The fragile natural environment and wildlife, particularly the birds (Alcatraz is an old Spanish word for pelican), added to the challenge. Extra attention was given to the solar panels after being damaged by rocks and shells dropped from overhead birds. Despite the coarse condition of the generator room, engineers were able to insulate the room to prevent future problems and ensure reliable long-term operation.

A pre-commissioning test conducted the month before the system became fully operational. The total island load varies typically between 50 and 80 kW. The PV array produces a peak power each day of roughly 175 kW. The next sum of these two is supplied by the PPS ESS system at all times. The batteries absorb all of the excess PV when PV exceeds the load requirement, and they deliver whatever load the PV does not cover at all other times. In this figure, for illustrative purposes, the backup generator was turned on, allowing the ESS to charge all of the batteries to 100% state of charge.

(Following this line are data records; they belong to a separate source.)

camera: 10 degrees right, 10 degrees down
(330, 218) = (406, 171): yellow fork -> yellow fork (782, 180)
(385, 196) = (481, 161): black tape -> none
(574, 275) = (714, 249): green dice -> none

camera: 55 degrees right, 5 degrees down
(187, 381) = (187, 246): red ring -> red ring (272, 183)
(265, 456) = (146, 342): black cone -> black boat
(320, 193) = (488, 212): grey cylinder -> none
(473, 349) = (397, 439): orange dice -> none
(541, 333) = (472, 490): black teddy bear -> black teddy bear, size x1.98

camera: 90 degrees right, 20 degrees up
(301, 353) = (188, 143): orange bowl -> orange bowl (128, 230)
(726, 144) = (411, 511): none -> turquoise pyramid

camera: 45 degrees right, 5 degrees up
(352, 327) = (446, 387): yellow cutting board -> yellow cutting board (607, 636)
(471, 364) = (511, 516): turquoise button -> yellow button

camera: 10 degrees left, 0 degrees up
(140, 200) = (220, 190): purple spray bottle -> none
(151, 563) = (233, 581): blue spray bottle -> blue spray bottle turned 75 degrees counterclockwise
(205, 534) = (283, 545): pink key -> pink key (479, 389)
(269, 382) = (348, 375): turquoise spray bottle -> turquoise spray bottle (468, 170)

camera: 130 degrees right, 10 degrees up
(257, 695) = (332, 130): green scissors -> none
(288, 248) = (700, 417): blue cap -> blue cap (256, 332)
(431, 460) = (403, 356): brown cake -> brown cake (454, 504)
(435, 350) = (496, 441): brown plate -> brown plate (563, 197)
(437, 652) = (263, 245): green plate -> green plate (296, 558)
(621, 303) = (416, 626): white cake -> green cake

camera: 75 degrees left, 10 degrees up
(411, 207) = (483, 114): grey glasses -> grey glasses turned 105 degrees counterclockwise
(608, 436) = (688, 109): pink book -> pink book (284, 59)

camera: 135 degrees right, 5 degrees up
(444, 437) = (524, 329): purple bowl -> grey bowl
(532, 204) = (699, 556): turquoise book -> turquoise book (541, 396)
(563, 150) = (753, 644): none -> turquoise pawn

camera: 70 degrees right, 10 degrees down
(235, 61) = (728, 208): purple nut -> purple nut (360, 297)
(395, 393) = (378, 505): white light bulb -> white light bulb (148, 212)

The batteries’ power absorption diminishes to zero as the batteries become fully charged. The excess PV power in this case was fed back into the generator, as the generator power becomes negative. When the generator is shut down, since the batteries are fully charged, there is no room to absorb PV power that exceeds the load; therefore the system automatically limits the PV production at the time to be equal only to what the load and the batteries can absorb.

This is managed using a frequency-shifting control strategy that requires zero communications among the microgrid inverters. Once the PV production is less than the island loads, the batteries again resume supplying the balance of required power.

Energy resilience to protect key critical infrastructure and public resources for a community that will translate to other communities in the United States. The implementation of this proposed solution will improve upon outage time of critical loads, reduce emissions, and improve system energy efficiencies of the selected microgrid.